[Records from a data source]
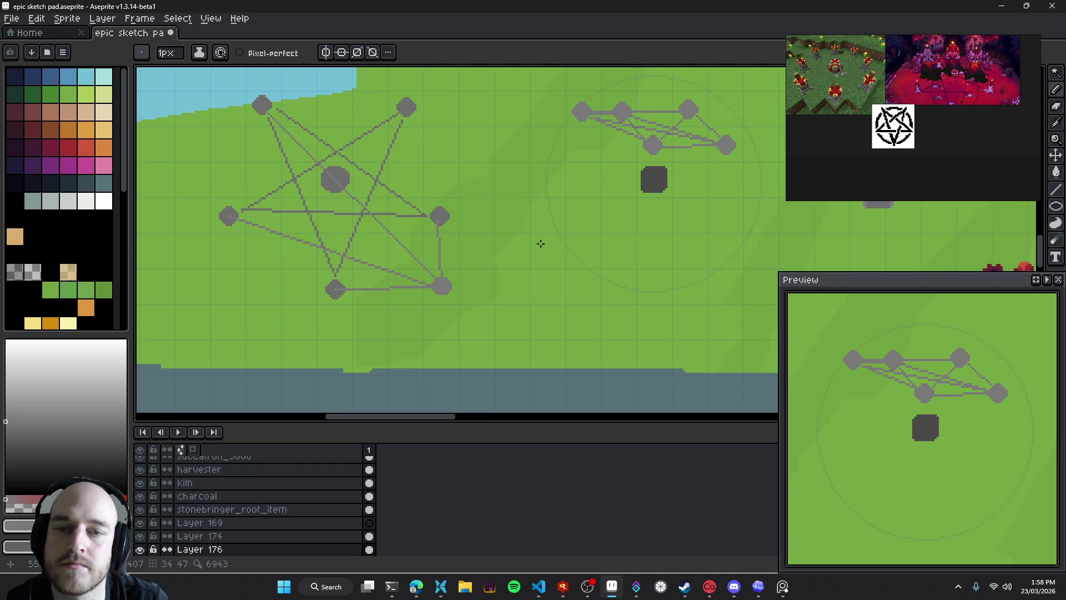
{"action": "key", "text": "super"}
{"action": "key", "text": "super"}
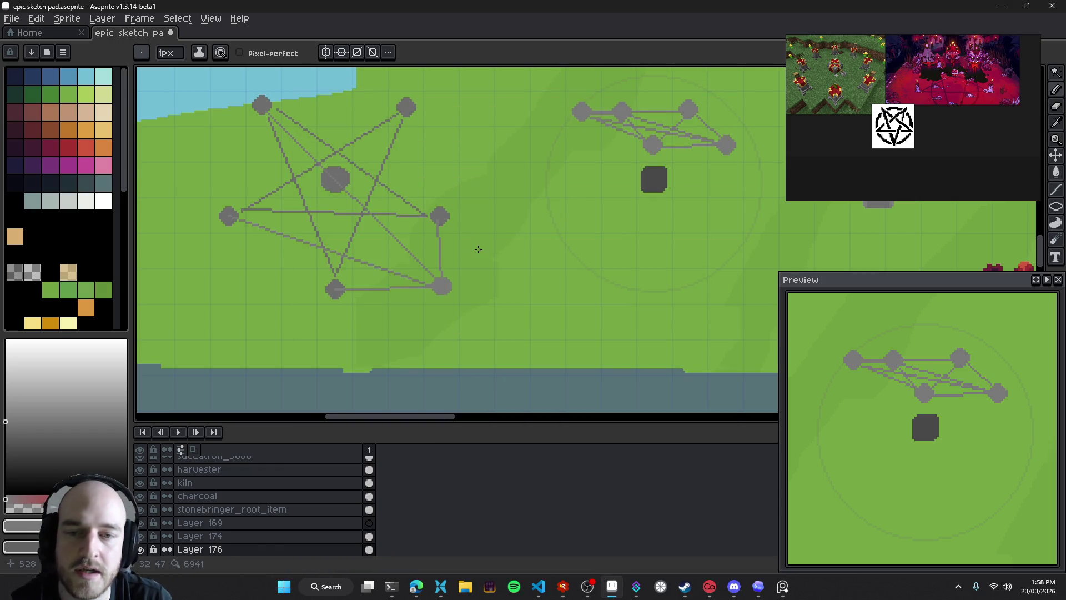
Undo the trial lines and save the sketch file
{"action": "key", "text": "ctrl+z"}
{"action": "key", "text": "ctrl+z"}
{"action": "mouse_move", "coordinate": [494, 241]}
{"action": "left_mouse_down"}
{"action": "mouse_move", "coordinate": [530, 237]}
{"action": "mouse_move", "coordinate": [426, 276]}
{"action": "left_mouse_up"}
{"action": "key", "text": "ctrl+z"}
{"action": "key", "text": "ctrl+z"}
{"action": "key", "text": "ctrl+s"}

WORK INSTRUCTIONS -> Retype every entry above exactly, leaving out the pictures.

RESULT FOR THIS TASK ->
{"action": "key", "text": "super"}
{"action": "key", "text": "super"}
Undo the trial lines and save the sketch file
{"action": "key", "text": "ctrl+z"}
{"action": "key", "text": "ctrl+z"}
{"action": "mouse_move", "coordinate": [494, 241]}
{"action": "left_mouse_down"}
{"action": "mouse_move", "coordinate": [530, 237]}
{"action": "mouse_move", "coordinate": [426, 276]}
{"action": "left_mouse_up"}
{"action": "key", "text": "ctrl+z"}
{"action": "key", "text": "ctrl+z"}
{"action": "key", "text": "ctrl+s"}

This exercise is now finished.